YOUR ASSIGNMENT → Everything from the line containing "Identify the document" through the final line of the records must be transcribed verbatim; nothing else belongs in the result.

========

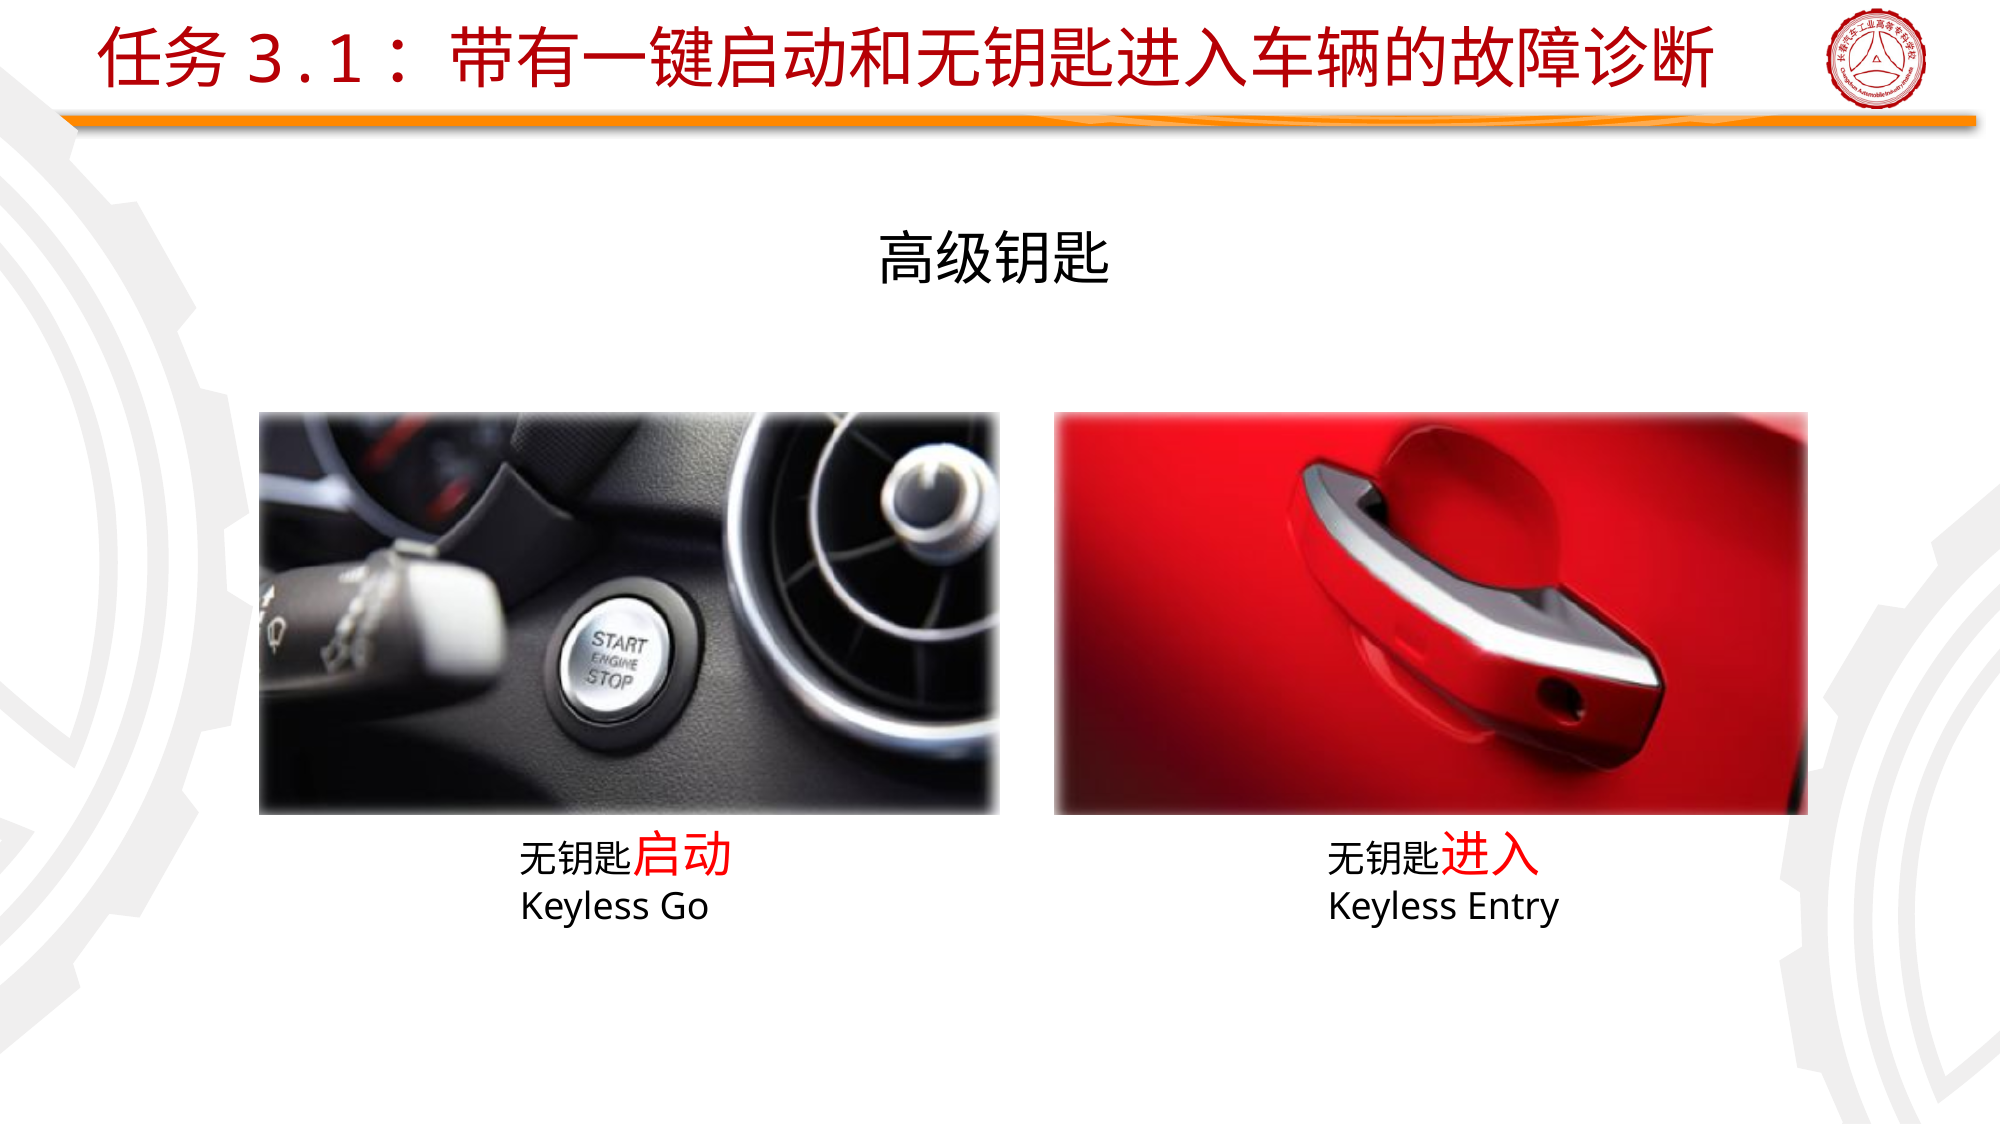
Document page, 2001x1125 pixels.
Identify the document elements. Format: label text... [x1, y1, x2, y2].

text_box 无钥匙进入 Keyless Entry [1312, 815, 1808, 980]
picture [1054, 412, 1808, 815]
picture [259, 412, 1000, 815]
picture [1826, 8, 1926, 109]
text_box 任务3.1：带有一键启动和无钥匙进入车辆的故障诊断 [81, 17, 1767, 122]
text_box 无钥匙启动 Keyless Go [505, 815, 1000, 980]
text_box 高级钥匙 [862, 214, 1247, 299]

========

ANSWER TO THIS TASK →
Identify the document elements. Format: label text... [x1, y1, x2, y2].

text_box 无钥匙进入 Keyless Entry [1312, 815, 1808, 980]
picture [1054, 412, 1808, 815]
picture [259, 412, 1000, 815]
picture [1826, 8, 1926, 109]
text_box 任务3.1：带有一键启动和无钥匙进入车辆的故障诊断 [81, 17, 1767, 122]
text_box 无钥匙启动 Keyless Go [505, 815, 1000, 980]
text_box 高级钥匙 [862, 214, 1247, 299]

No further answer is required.